Referring to FIGS. 1 to 3, a semiconductor package 10 may include a package substrate 21, a semiconductor chip 30 stacked on the package substrate 21, a molding member 40 provided on the package substrate 21 to cover the semiconductor chip 30, and a transparent layer 120 covering an upper surface (e.g., a first surface) 40a of the molding member 40.

In some example embodiments, a package substrate 21 may have a first surface 21a and a second surface 21b opposite to the first surface 21a. The package substrate 21 may include a plurality of first substrate pads 23 disposed on the first surface 21a and a plurality of second substrate pads 25 disposed on the second surface 21b. The package substrate 21 may further include a plurality of external connection members 27 respectively provided on the plurality of second substrate pads 25. For example, the plurality of first and second substrate pads and the plurality of external connection members may include a conductive metal material for electrical connection.

Although only a few substrate pads are illustrated in the figures, it may be understood that this is illustrated as an example and the present inventive concepts are not limited thereto. Accordingly, the number, size, arrangement, and shape of the substrate pads may vary. In addition, although the internal structure of the package substrate is not shown in the figures, the package substrate may include a plurality of insulating layers and a plurality of internal wirings provided within the insulating layers. The plurality of internal wirings may be electrically connected to the substrate pads, respectively.

For example, the plurality of external connection members may be connection members for connecting the semiconductor package 10 to an external device such as a printed circuit board (PCB).

In some example embodiments, the semiconductor chip 30 may have a first surface 30a and a second surface 30b opposite to the first surface 30a. For example, the first surface 30a may be an active surface on which circuits are formed, and the second surface may be an inactive surface. The semiconductor chip 30 may include a plurality of chip pads 33 disposed on the first surface 30a and a plurality of conductive connection members 37 provided on the chip pads 33. For example, the plurality of chip pads and the plurality of conductive connection members 37 may include a conductive metal material for electrical connection.

For example, the semiconductor chip 30 may be mounted on the package substrate 21 via the plurality of conductive connection members 37 that are provided between the plurality of first substrate pads 23 and the plurality of chip pads 33, respectively. However, it may be understood that the present inventive concepts are not limited thereto. Accordingly, the connection method between the semiconductor chip and the package substrate may vary.

• **Aim of the task**
Answer these questions about the semiconductor package text above.
1. What covers the upper surface 40a of the molding member 40?
2. On which surface of the package substrate 21 are the first substrate pads 23 disposed?
3. Which surface of the semiconductor chip 30 may be the active surface on which circuits are formed?

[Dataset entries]
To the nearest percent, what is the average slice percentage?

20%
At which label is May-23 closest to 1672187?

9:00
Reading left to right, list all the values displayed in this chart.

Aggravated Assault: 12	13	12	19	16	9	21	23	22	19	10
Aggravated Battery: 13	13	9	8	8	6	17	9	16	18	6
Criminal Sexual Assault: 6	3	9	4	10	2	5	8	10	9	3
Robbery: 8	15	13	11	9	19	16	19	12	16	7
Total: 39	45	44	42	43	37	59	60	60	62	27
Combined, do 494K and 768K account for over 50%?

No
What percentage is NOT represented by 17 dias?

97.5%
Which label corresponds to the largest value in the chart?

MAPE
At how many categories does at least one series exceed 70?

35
---
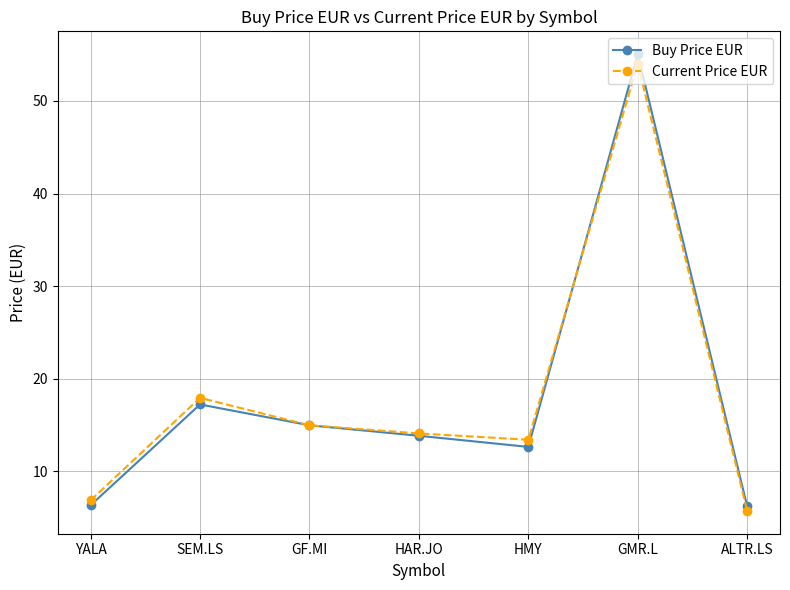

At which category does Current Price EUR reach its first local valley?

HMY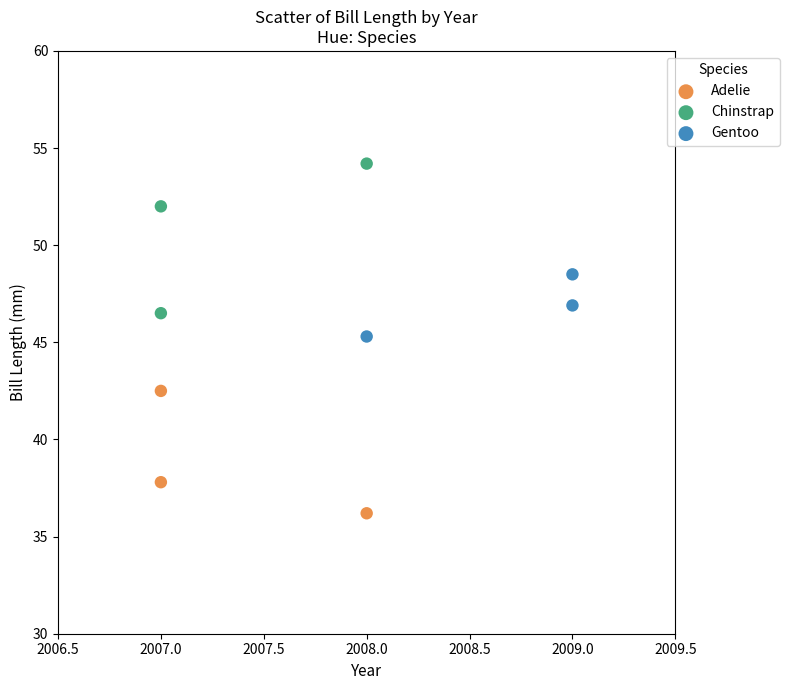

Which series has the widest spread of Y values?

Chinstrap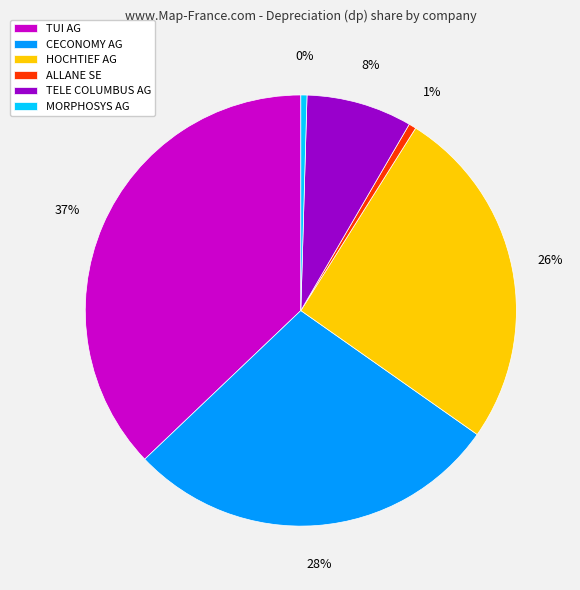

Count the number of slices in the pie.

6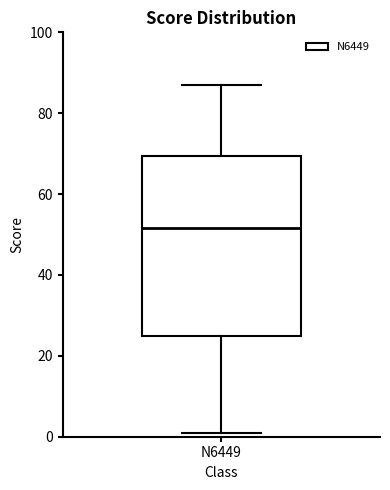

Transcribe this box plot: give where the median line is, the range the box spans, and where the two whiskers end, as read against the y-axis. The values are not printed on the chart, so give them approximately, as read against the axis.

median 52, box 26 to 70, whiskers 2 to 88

• **Exercise solution**
1. The transparent layer 120.
2. The first surface 21a.
3. The first surface 30a.